The horror on Cersei's face turned to words, "how could father let this happen?"

Father was never a military genius, competent certainly, but definitely not Randyll Tarly, Tyrion could have said but did not, now was not the time to rub salt on the fresh wound. Lord Tywin was a man of the bigger picture, patient and cunning, but on the battlefield he could slip too. If Roger Reyne had been faster and more capable, his surprise attack would have written different pages of history. Maybe Tyrion's grandfather Lord Tytos would have apologized to House Reyne for killing his eldest son. Reyne's can stay in hell, otherwise, this dwarf wouldn't be born, but the cruelty of war is, that it does not deprive the world of only the living, but also the unborn. How many maidens waited for their husbands and did not meet them. Lucky for me, I only have whores waiting.
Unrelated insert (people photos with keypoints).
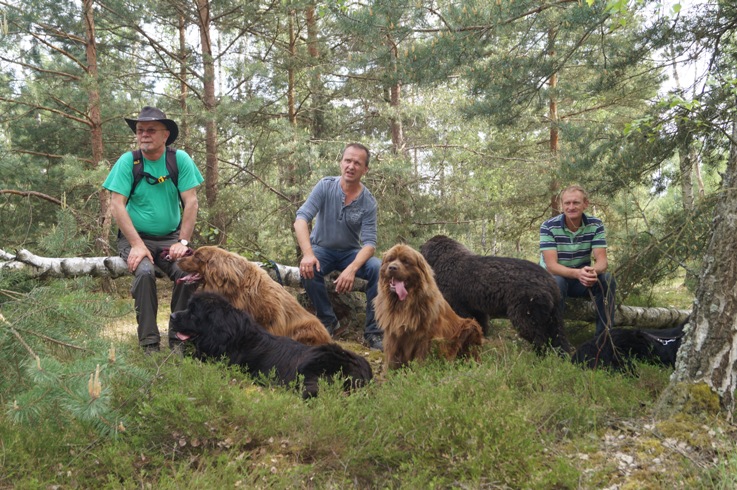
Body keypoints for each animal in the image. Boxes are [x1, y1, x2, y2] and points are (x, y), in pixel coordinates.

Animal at [420, 235, 568, 354]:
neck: (447, 261)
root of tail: (550, 281)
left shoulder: (457, 306)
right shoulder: (476, 308)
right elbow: (481, 325)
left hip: (526, 312)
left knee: (540, 338)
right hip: (553, 316)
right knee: (559, 338)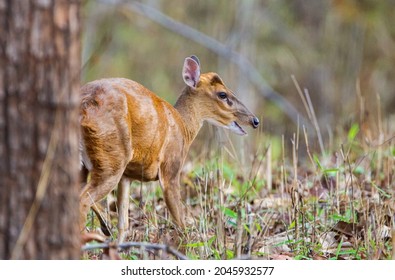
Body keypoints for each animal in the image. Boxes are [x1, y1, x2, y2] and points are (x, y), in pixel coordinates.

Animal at [79, 55, 262, 242]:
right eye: (222, 94)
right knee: (83, 200)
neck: (183, 127)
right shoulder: (171, 166)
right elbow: (179, 220)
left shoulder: (127, 175)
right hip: (112, 156)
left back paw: (102, 229)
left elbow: (124, 223)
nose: (255, 120)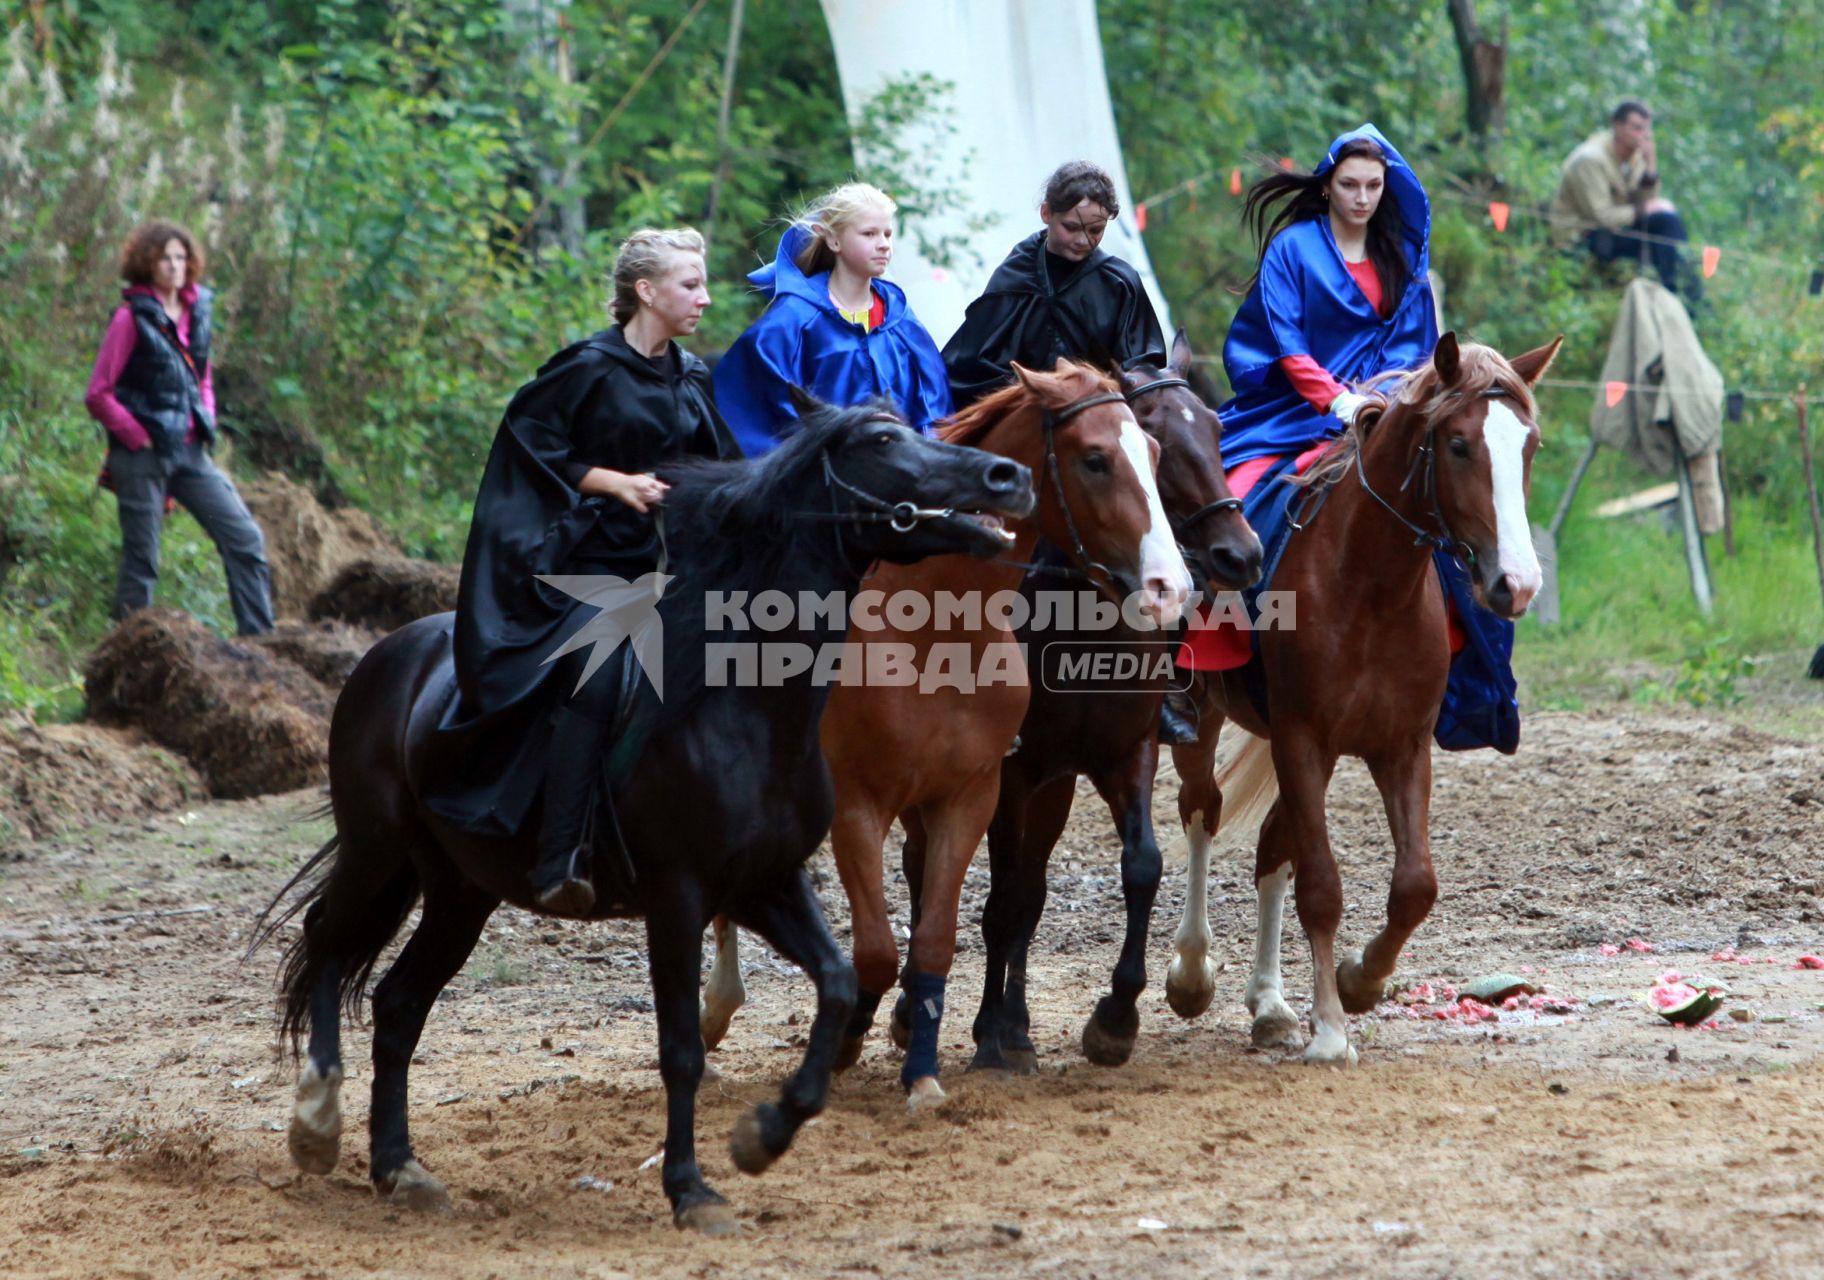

"Is Lord Tywin dead?", Pycelle was almost formal, as formal as a screechy voice could be.

Marbrand shrugged, "we had to break through the Dornish infantry, to escape, many did not make it, that's when I saw him last. He waited behind; for us to make a passage." Tyrion remembered his father from his only battle, how he followed the development from the safety of his hilltop, surrounded by the reserves.